Como foi feito o estudo

Os pesquisadores examinaram o impacto da perda florestal em locais a até 100 quilômetros de distância do ponto desflorestado.

Para isso, eles recolheram dados de satélite sobre a temperatura da superfície terrestre e a perda florestal em 3,7 milhões de pontos da Amazônia, cada um com uma área de 1 quilômetro quadrado, no período de 2001 a 2020.

Os pesquisadores compararam o aquecimento ocorrido em regiões com diferentes níveis de desmatamento local e regional. Os dados num raio de até 2 quilômetros de um ponto eram considerados como locais. Se estivessem mais distantes, de 2 a100 quilômetros, eram classificado como regionais.

Quais foram os resultados

Em áreas com pouco desmatamento local, a mudança média na temperatura de 2001 a 2020 foi de 0,3°C. Enquanto isso, áreas com 40% a 50% de desmatamento local, mas pouco desmatamento regional, aqueceram em média 1,3°C.

Os cientistas aplicaram um modelo de aprendizado de máquina para isolar os efeitos locais e regionais da perda florestal e estimar como a alteração da temperatura dependia do desmatamento local e regional.

O resultado indicou que o desmatamento em uma área aumenta em até quatro vezes o aquecimento em regiões a até 100 quilômetros na região amazônica.
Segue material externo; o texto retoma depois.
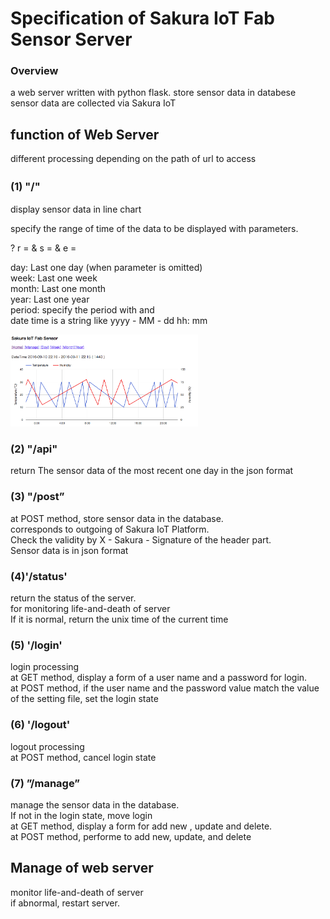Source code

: # Specification of Sakura IoT Fab Sensor Server

### Overview <br/>
a web server written with python flask.
store sensor data  in databese
sensor data are collected via Sakura IoT

## function of Web Server <br/>
different processing depending on the path of url to access

### (1)  "/"　
display sensor data in line chart <br/>

specify the range of time of the data to be displayed with parameters. <br/>

? r = <renge type> & s = <date time of start> & e = <date time of end> <br/>

<renge type>
day: Last one day (when parameter is omitted) <br/>
week: Last one week <br/>
month: Last one month <br/>
year: Last one year <br/>
period: specify the period with 
<date time of start> and <date time of end> <br/>
date time is a string like yyyy - MM - dd hh: mm <br/>

<img src="http://raw.githubusercontent.com/ohwada/sakura_iot_alpha/master/server/docs/sakura_iot_fab_sensor_main.png" width="300"/> <br/>

### (2)  "/api" <br/>
return The sensor data of the most recent one day  in the json format <br/>

### (3)  "/post” <br/>

at POST method, store sensor data  in the database. <br/>
corresponds to outgoing of Sakura IoT Platform. <br/>
Check the validity by X - Sakura - Signature of the header part. <br/>
Sensor data is in json format <br/>

### (4)'/status' <br/>
return the status of the server. <br/>
for monitoring life-and-death of server <br/>
If it is normal, return the unix time of the current time <br/>

### (5) '/login' <br/>

 login processing <br/>
at GET method, display a form of a user name and a password for login. <br/>
at POST method, if the user name and the password value match the value of the setting file, set the login state  <br/>


### (6) '/logout' <br/>

 logout processing <br/>
at POST method, cancel login state <br/>

### (7) ”/manage” <br/>

manage  the sensor data in the database. <br/>
If not in the login state, move login <br/>
at GET method, display a form for add new , update and delete. <br/>
at POST method, performe to add new, update, and delete <br/>

## Manage of web server <br/>
monitor life-and-death of server <br/>
if  abnormal, restart server. <br/>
Quando o desmatamento local chegava a 40% da área, o impacto no aquecimento regional de áreas não desmatadas a até 100 quilômetros foi de 0,7°C. Quando tanto o ponto de recolha de dados como seu entorno de até 100 quilômetros havia sido desmatado em 40%, o impacto na temperatura foi de 1,6°C.

“Nossos resultados fornecem mais evidências de que tanto o desmatamento local como regional estão contribuindo para as respostas climáticas observadas no bioma amazônico”, diz o estudo.

Projeções futuras

No artigo, os pesquisadores afirmam que “o aquecimento regional devido ao desmatamento da Amazônia terá consequências negativas para os 30 milhões de pessoas que vivem na bacia amazônica, muitas das quais já estão expostas a níveis perigosos de calor“.
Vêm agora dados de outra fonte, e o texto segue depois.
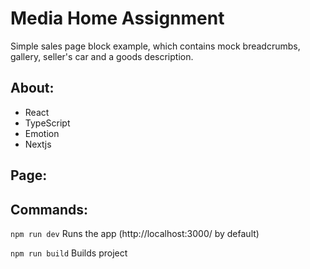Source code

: # Media Home Assignment

Simple sales page block example, which contains mock breadcrumbs, gallery, seller's car and a goods description.

## About:

* React
* TypeScript
* Emotion
* Nextjs

## Page:


## Commands:

`npm run dev` Runs the app (http://localhost:3000/ by default)

`npm run build` Builds project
Os cientistas também analisaram como o desmatamento futuro poderia aquecer ainda mais a Amazônia brasileira de 2020 a 2050, considerando dois cenários, um em que o Código Florestal é ignorado e as áreas protegidas não são salvaguardadas, e outro em que existe alguma proteção.

No sul da Amazônia, onde a perda florestal é maior, a observância das normas ambientais teria o maior benefício, reduzindo o aquecimento futuro provocado por desmatamento em mais de 0,5°C em Mato Grosso – de 0,96°C no pior cenário para 0,4°C no cenário de preservação. Essas projeções não incluem o acréscimo de temperatura provocado pelo aquecimento global.
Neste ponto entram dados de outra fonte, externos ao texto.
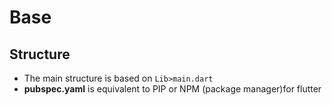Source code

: # Base

## Structure
- The main structure is based on `Lib>main.dart` 
- **pubspec.yaml** is equivalent to PIP or NPM (package manager)for flutter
Florestas e mudanças climáticas

Butt, da Escola de Terra e Meio Ambiente de Leeds, afirmou em um comunicado que “compreender o impacto da perda de florestas na Amazônia é de vital importância”.

“O mundo está aquecendo, como resultado das mudanças climáticas. É importante sabermos como o desmatamento do ecossistema amazônico contribui para o aquecimento climático”, alerta. “Se o desmatamento estiver aquecendo as regiões vizinhas, isso terá grandes implicações para as pessoas. Elas vivem nessas áreas.”

O professor Dominick Spracklen, da Universidade de Leeds e coautor do estudo, salientou que “é bem sabido que a proteção das florestas tropicais é crucial na luta contra as alterações climáticas globais” e também traz grandes benefícios a nível local, regional e nacional.

“Mostramos que a redução do desmatamento reduziria o aquecimento futuro no sul da Amazônia. Isso beneficiaria os habitantes de toda a região, reduzindo o stress térmico e os efeitos negativos na agricultura”, afirmou.

Celso von Randow, pesquisador do Instituto Nacional de Pesquisas Espaciais (INPE) e coautor do estudo, disse que “estudos sobre a importância da conservação das florestas para armazenar carbono são comuns no Brasil, mas ainda faltam estudos sobre os seus efeitos biofísicos”. Isto “é importante porque a Amazônia está aquecendo rapidamente devido às mudanças climáticas e agora é agravada pelo desmatamento.”

“Novos esforços para controlar o desmatamento em toda a Amazônia brasileira foram bem-sucedidos e as taxas de desmatamento diminuíram, e agora vemos os benefícios da possível redução do aquecimento que afeta as pessoas que vivem nesta região”, disse.